What is being asked: Would you return exactly the lines from the top of the data below through the one containing "Підпишіться на", leaving out the pictures?

** Entries supplied follows **

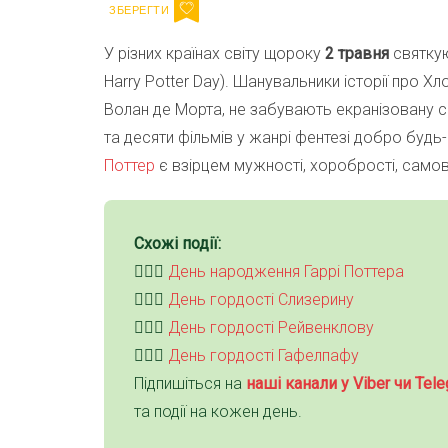
У різних країнах світу щороку
2 травня
святку
Harry Potter Day). Шанувальники історії про Х
Волан де Морта, не забувають екранізовану 
та десяти фільмів у жанрі фентезі добро бу
Поттер
є взірцем мужності, хоробрості, самов
Схожі події:
🧙🏻‍♀️
День народження Гаррі Поттера
🧙🏻‍♀️
День гордості Слизерину
🧙🏻‍♀️
День гордості Рейвенклову
🧙🏻‍♀️
День гордості Гафелпафу
Підпишіться на
наші канали у Viber чи Tele
та події на кожен день.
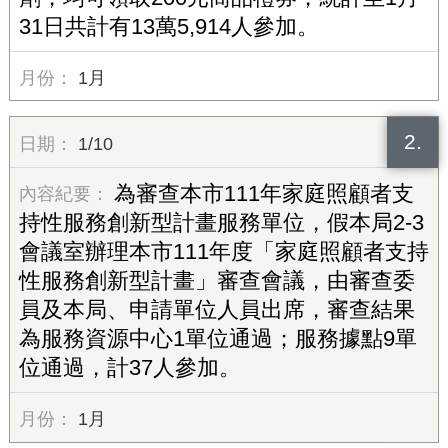
31日共計有13萬5,914人參加。
1月
2.
1/10
為審查本市111年家庭照顧者支
持性服務創新型計畫服務單位，假本局2-3
會議室辦理本市111年度「家庭照顧者支持
性服務創新型計畫」審查會議，由審查委
員及本局、申請單位人員出席，審查結果
為服務資源中心1單位通過；服務據點9單
位通過，計37人參加。
1月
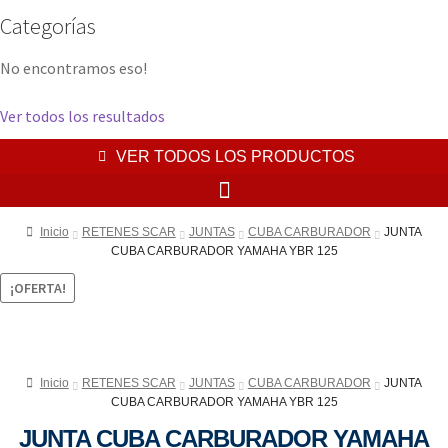
Categorías
No encontramos eso!
Ver todos los resultados
VER TODOS LOS PRODUCTOS
Inicio
RETENES SCAR
JUNTAS
CUBA CARBURADOR
JUNTA
CUBA CARBURADOR YAMAHA YBR 125
¡OFERTA!
Inicio
RETENES SCAR
JUNTAS
CUBA CARBURADOR
JUNTA
CUBA CARBURADOR YAMAHA YBR 125
JUNTA CUBA CARBURADOR YAMAHA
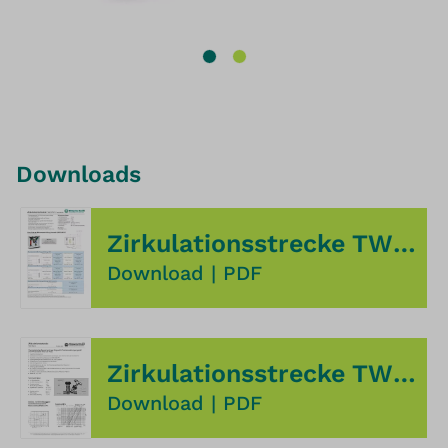
Downloads
Zirkulationsstrecke TWZ-DN 15 Technikinfo
Download
|
PDF
Zirkulationsstrecke TWZ-DN 15 Regulierventil Technikinfo
Download
|
PDF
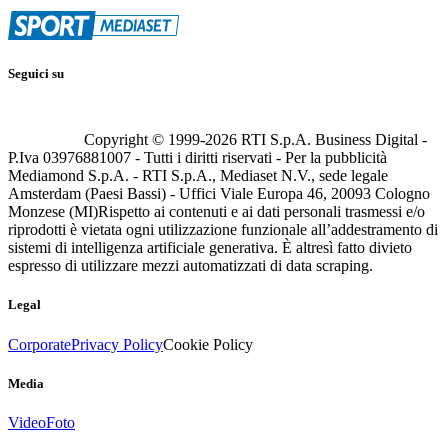
Seguici su
Copyright © 1999-
2026
RTI S.p.A. Business Digital -
P.Iva 03976881007 - Tutti i diritti riservati - Per la pubblicità
Mediamond S.p.A. - RTI S.p.A., Mediaset N.V., sede legale
Amsterdam (Paesi Bassi) - Uffici Viale Europa 46, 20093 Cologno
Monzese (MI)
Rispetto ai contenuti e ai dati personali trasmessi e/o
riprodotti è vietata ogni utilizzazione funzionale all’addestramento di
sistemi di intelligenza artificiale generativa. È altresì fatto divieto
espresso di utilizzare mezzi automatizzati di data scraping.
Legal
Corporate
Privacy Policy
Cookie Policy
Media
Video
Foto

** End of Entries supplied **

Output:
У різних країнах світу щороку
2 травня
святку
Harry Potter Day). Шанувальники історії про Х
Волан де Морта, не забувають екранізовану 
та десяти фільмів у жанрі фентезі добро бу
Поттер
є взірцем мужності, хоробрості, самов
Схожі події:
🧙🏻‍♀️
День народження Гаррі Поттера
🧙🏻‍♀️
День гордості Слизерину
🧙🏻‍♀️
День гордості Рейвенклову
🧙🏻‍♀️
День гордості Гафелпафу
Підпишіться на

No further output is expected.